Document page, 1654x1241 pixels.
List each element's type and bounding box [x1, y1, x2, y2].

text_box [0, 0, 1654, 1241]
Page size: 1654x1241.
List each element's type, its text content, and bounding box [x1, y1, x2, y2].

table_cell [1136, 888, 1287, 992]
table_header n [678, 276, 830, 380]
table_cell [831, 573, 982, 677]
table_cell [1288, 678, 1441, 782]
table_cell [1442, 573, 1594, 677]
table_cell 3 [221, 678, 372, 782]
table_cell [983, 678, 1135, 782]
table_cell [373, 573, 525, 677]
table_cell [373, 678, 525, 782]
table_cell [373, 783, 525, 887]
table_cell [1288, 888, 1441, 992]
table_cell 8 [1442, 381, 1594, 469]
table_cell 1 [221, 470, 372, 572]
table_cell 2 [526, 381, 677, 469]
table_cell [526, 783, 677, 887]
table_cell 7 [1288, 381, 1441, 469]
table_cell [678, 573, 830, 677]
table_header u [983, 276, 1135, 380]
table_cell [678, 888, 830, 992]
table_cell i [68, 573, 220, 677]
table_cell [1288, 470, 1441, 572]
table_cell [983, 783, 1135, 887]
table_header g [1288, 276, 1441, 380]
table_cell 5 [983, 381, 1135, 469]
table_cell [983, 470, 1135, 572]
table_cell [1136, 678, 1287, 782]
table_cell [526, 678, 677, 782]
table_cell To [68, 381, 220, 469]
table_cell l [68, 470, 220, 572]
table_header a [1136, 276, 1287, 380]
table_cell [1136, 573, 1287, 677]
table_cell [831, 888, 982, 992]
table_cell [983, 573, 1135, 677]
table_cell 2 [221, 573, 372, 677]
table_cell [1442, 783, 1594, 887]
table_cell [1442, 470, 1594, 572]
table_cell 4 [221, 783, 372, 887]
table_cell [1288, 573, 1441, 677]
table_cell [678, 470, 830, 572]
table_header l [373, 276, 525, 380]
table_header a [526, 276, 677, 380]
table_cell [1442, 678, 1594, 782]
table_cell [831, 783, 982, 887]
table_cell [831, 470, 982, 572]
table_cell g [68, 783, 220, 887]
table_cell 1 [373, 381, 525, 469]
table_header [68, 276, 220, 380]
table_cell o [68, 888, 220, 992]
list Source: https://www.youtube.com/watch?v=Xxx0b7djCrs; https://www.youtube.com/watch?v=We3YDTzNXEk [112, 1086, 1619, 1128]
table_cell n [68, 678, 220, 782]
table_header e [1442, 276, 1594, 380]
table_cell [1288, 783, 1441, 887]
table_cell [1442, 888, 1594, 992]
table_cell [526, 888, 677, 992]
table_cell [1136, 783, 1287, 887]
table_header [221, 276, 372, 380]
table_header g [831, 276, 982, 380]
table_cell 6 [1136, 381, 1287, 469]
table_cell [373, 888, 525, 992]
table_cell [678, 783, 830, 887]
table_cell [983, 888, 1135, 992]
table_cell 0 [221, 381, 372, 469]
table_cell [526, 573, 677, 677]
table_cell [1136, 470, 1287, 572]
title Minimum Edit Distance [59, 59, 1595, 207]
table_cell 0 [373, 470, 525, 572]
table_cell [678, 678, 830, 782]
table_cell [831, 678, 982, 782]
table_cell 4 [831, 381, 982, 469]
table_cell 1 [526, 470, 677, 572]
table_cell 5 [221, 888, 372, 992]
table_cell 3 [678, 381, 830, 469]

- Exercise:
Rewrite the material above as a numbered list, starting from its first line and ending with the line containing "List each element's type, its", and leave out any blank lines.

- Solution to this exercise:
1. Document page, 1654x1241 pixels.
2. List each element's type and bounding box [x1, y1, x2, y2].
3. text_box [0, 0, 1654, 1241]
4. Page size: 1654x1241.
5. List each element's type, its text content, and bounding box [x1, y1, x2, y2].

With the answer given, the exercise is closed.